Koschies zeigen vierdimensionale Bilder

Märkische Allgemeine 11.09.2015

Das Potsdamer Künstlerpaar Koschies fotografiert auf eine ganz außergewöhnliche Weise: mit einer Schlitzkamera. Diese Technik ermöglicht es ihnen, Bilder voller Dynamik und Verzerrung zu erschaffen. In der Galerie Kunst-Kontor in Potsdam ist eine Auswahl der Werke aus einem Vierteljahrhundert noch bis Ende Oktober ausgestellt.

Potsdam. Foto ist nicht gleich Foto. Manchmal ist ein Foto auch ein Wunder. Zum Beispiel, wenn es eine vierte Dimension erschafft – eine, die man mit bloßem Auge gar nicht erkennen kann. Das Künstlerpaar Koschies erzeugt mit einer Schlitzkamera genau solche Wunder. Einige davon sind in der aktuellen Ausstellung „Mirakel – 25 Jahre Koschies“ in der Galerie Kunst-Kontor in Potsdam zu sehen.

Mit einer analogen Schlitzkamera hat im Jahr 1990 alles angefangen. Das Besondere an sogenannten Schlitzfotos ist, dass sie nicht zu einem Zeitpunkt, sondern über einen längeren Zeitraum hinweg aufgenommen werden. Menschen oder Objekte bewegen sich vor einem haarfeinen Schlitz, der permanent beleuchtet wird, während sich der Film in der Kamera weiterdreht. Dadurch entstehen vierdimensionale Bilder voller Dynamik und Verzerrung.

Neu dabei sind Porträts und Landschaften

Koschies zeigen auf ihren Fotos nicht den Raum, sondern die Zeit.
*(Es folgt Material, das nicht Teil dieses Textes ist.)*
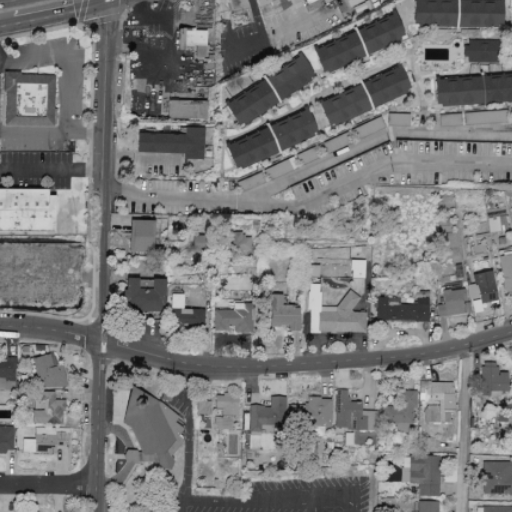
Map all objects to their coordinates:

Daher bewegen sie sich irgendwo zwischen Film und Fotografie. „Das zeitliche Nacheinander wird im Bild ein räumliches Nebeneinander“, sagt Birgit Koschies. Was während der Aufnahme innerhalb drei Sekunden passiert, zeigt das entwickelte Bild am Ende, von links nach rechts gelesen, nacheinander. Die Beine der Figuren schweben über dem Boden, die Körper sind gestreckt. „Alles, was schneller als der Film ist, wird zusammengestaucht. Ist es langsamer oder steht, wird es zu einem langgezogenen Streifen“, erklärt Axel Koschies.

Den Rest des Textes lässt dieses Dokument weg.